Canal+ a obtenu le blocage mondial de sites de streaming illégaux. Le fournisseur DNS Quad9, basé en Suisse, doit désormais bloquer l'accès aux plateformes pirates qui diffusent des compétitions comme la Ligue des champions.

Canal+ a secoué le cocotier des DNS © Alexandre Boero / Clubic
Canal+ a secoué le cocotier des DNS © Alexandre Boero / Clubic

Avec l'explosion des sites de streaming sportif illégaux, Canal+ a intensifié, ces derniers mois, sa lutte contre le piratage en France.
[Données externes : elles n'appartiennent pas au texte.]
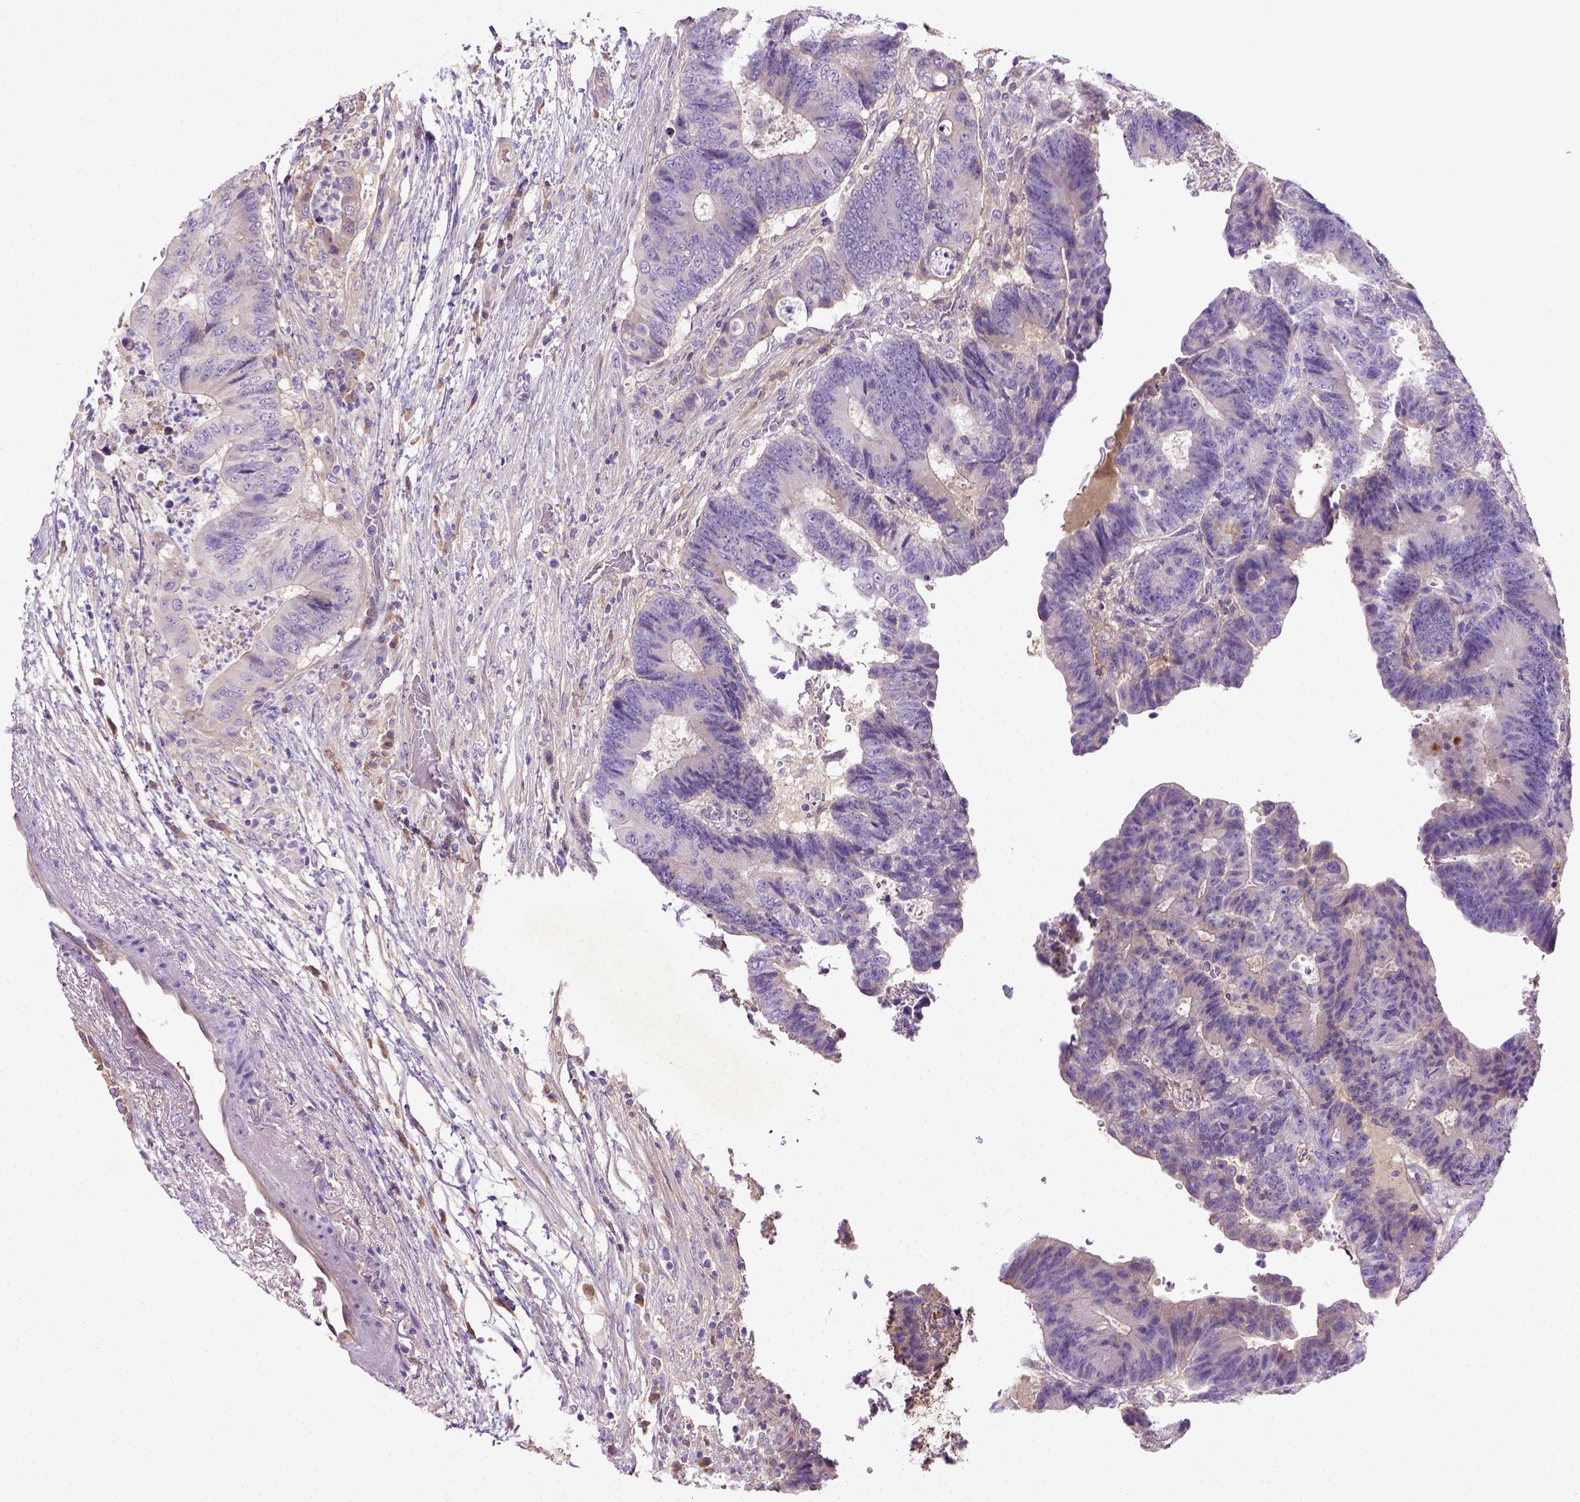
{"staining": {"intensity": "negative", "quantity": "none", "location": "none"}, "tissue": "colorectal cancer", "cell_type": "Tumor cells", "image_type": "cancer", "snomed": [{"axis": "morphology", "description": "Adenocarcinoma, NOS"}, {"axis": "topography", "description": "Colon"}], "caption": "High magnification brightfield microscopy of colorectal cancer stained with DAB (brown) and counterstained with hematoxylin (blue): tumor cells show no significant expression. (Immunohistochemistry (ihc), brightfield microscopy, high magnification).", "gene": "DEPDC1B", "patient": {"sex": "female", "age": 48}}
Le groupe audiovisuel a obtenu une victoire significative : le tribunal judiciaire de Paris a ordonné aux fournisseurs DNS alternatifs Quad9 et Vercara de bloquer l'accès à plusieurs dizaines de sites diffusant illégalement des matchs de Ligue des champions, de Premier League et du Top 14. La décision soulève néanmoins des questions techniques et juridiques, d'autant plus que Google et Cloudflare ont déjà été visées par des mesures similaires cette année.
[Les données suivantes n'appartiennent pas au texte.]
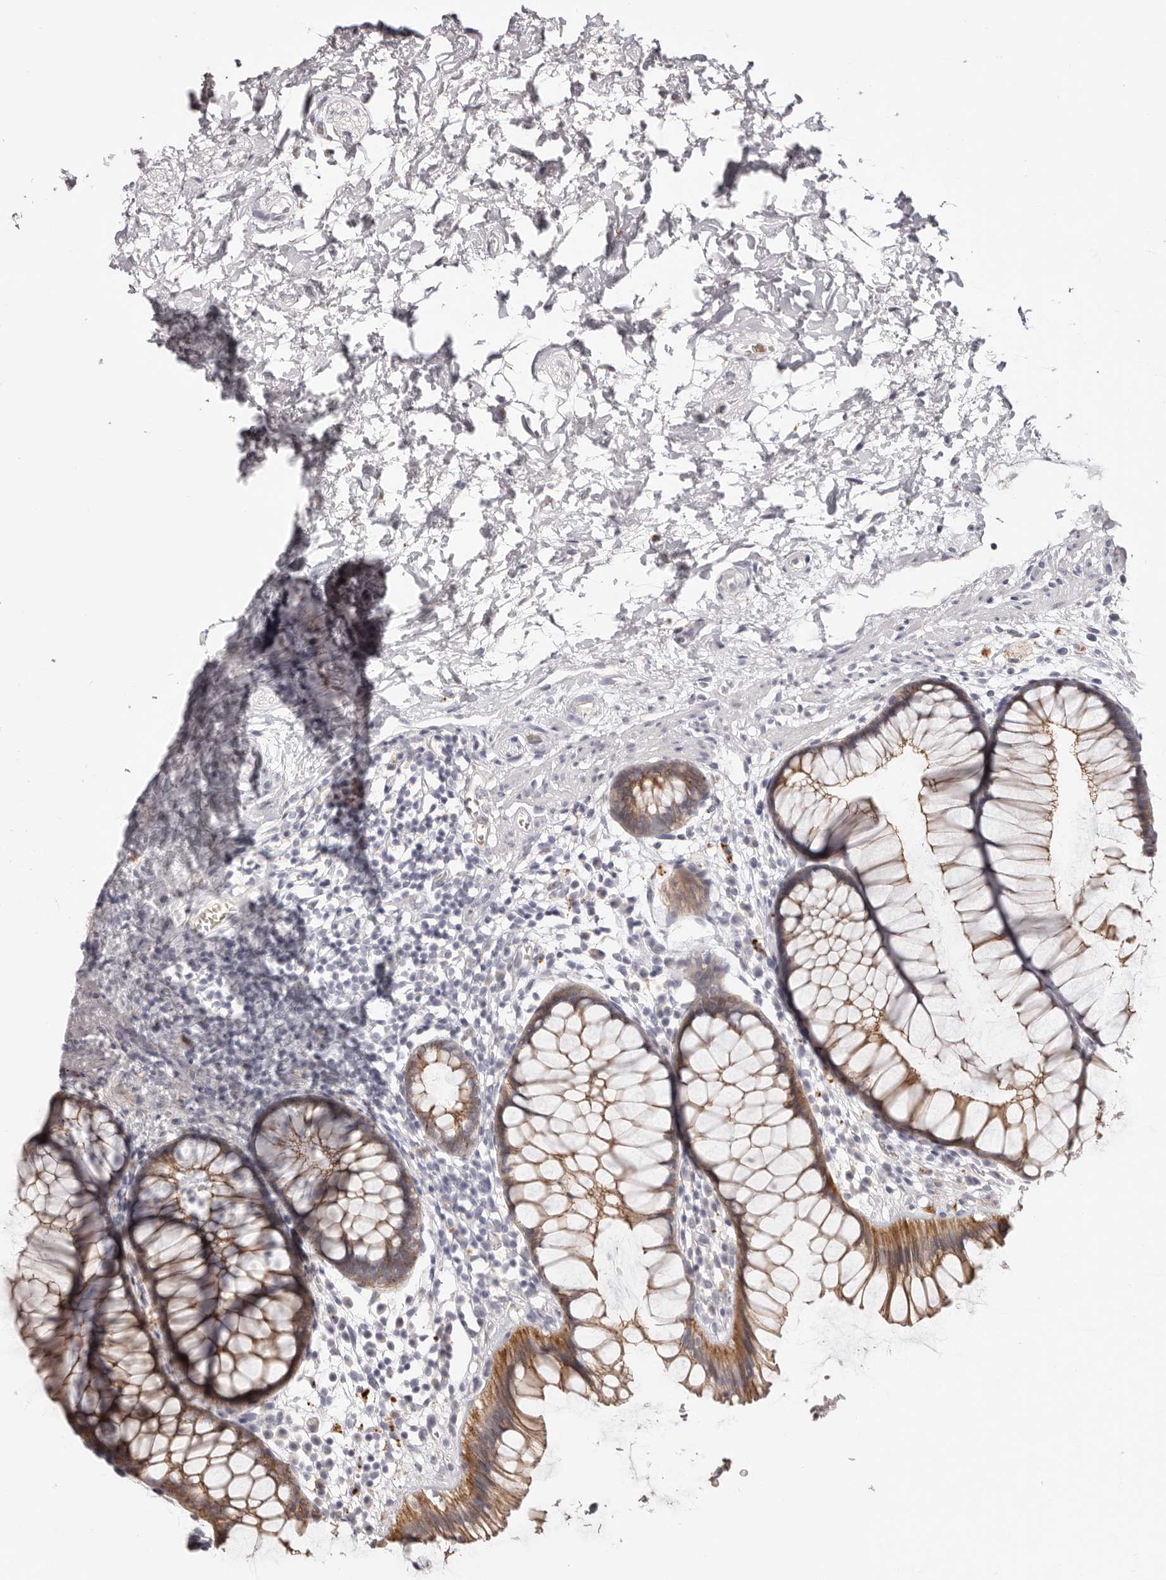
{"staining": {"intensity": "moderate", "quantity": ">75%", "location": "cytoplasmic/membranous"}, "tissue": "rectum", "cell_type": "Glandular cells", "image_type": "normal", "snomed": [{"axis": "morphology", "description": "Normal tissue, NOS"}, {"axis": "topography", "description": "Rectum"}], "caption": "Benign rectum shows moderate cytoplasmic/membranous positivity in approximately >75% of glandular cells.", "gene": "PCDHB6", "patient": {"sex": "male", "age": 51}}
Une victoire pour Canal+, et une décision française aux répercussions mondiales

Le DNS (Domain Name System) joue un rôle crucial sur Internet en convertissant les noms de domaine en adresses IP. Il fonctionne comme un véritable annuaire du Web. En tant que fournisseur DNS alternatif et à but non lucratif, Quad9 propose un service gratuit et sécurisé, aujourd'hui utilisé par des millions d'internautes dans le monde.

Pour se conformer à la décision de justice française, Quad9 doit désormais bloquer techniquement l'accès aux sites incriminés. Problème : l'organisation suisse, qui ne peut pas distinguer l'origine géographique de ses utilisateurs pour des raisons de confidentialité, est à présent poussée à appliquer ce blocage… à l'échelle mondiale ! Des dizaines de domaines sont ainsi concernés, parmi lesquels des sites populaires de streaming sportif.
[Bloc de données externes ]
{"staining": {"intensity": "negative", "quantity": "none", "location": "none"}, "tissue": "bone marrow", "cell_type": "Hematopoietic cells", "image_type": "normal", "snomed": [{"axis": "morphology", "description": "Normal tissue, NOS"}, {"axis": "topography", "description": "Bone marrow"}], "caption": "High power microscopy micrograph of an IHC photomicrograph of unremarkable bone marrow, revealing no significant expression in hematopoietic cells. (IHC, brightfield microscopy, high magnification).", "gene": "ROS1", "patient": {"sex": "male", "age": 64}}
On peut ici s'interroger sur la portée extraterritoriale du droit français. En effet, des internautes du monde entier, qui utilisent le service de Quad9, se retrouvent impactés par une décision de justice hexagonale visant initialement à protéger les droits de diffusion de Canal+. Et si ce précédent influençait d'autres décisions judiciaires à l'international ?

La résistance s'organise face au « DNS blocking »

Quad9 n'encaisse pas cette décision qualifiée « d'absurde ». La plateforme déplore même une forme de censure du DNS. Elle compare son rôle à celui d'un éditeur de cartes routières, en ce qu'elle ne fait que fournir des directions sans contrôler les destinations. Elle avait d'ailleurs déjà défendu cette position avec succès l'année dernière en Allemagne, lors d'une affaire similaire impliquant Sony Music.

Certains acteurs ont donc fait le choix de réponses radicales. Cisco a par exemple préféré arrêter totalement son service OpenDNS en France pour éviter toute complication juridique. De son côté, Quad9 prépare son appel, arguant que les fournisseurs DNS ne devraient pas être considérés comme des intermédiaires au sens de la loi européenne, notamment l'article L.333-10 du Code du Sport français.

L'organisation à but non lucratif appelle désormais au soutien financier du public pour mener ce combat juridique. Voilà une bataille qui pourrait influencer durablement l'avenir du blocage DNS comme outil de lutte contre le piratage en Europe. Les défenseurs d'un internet ouvert suivent, eux, l'affaire de près.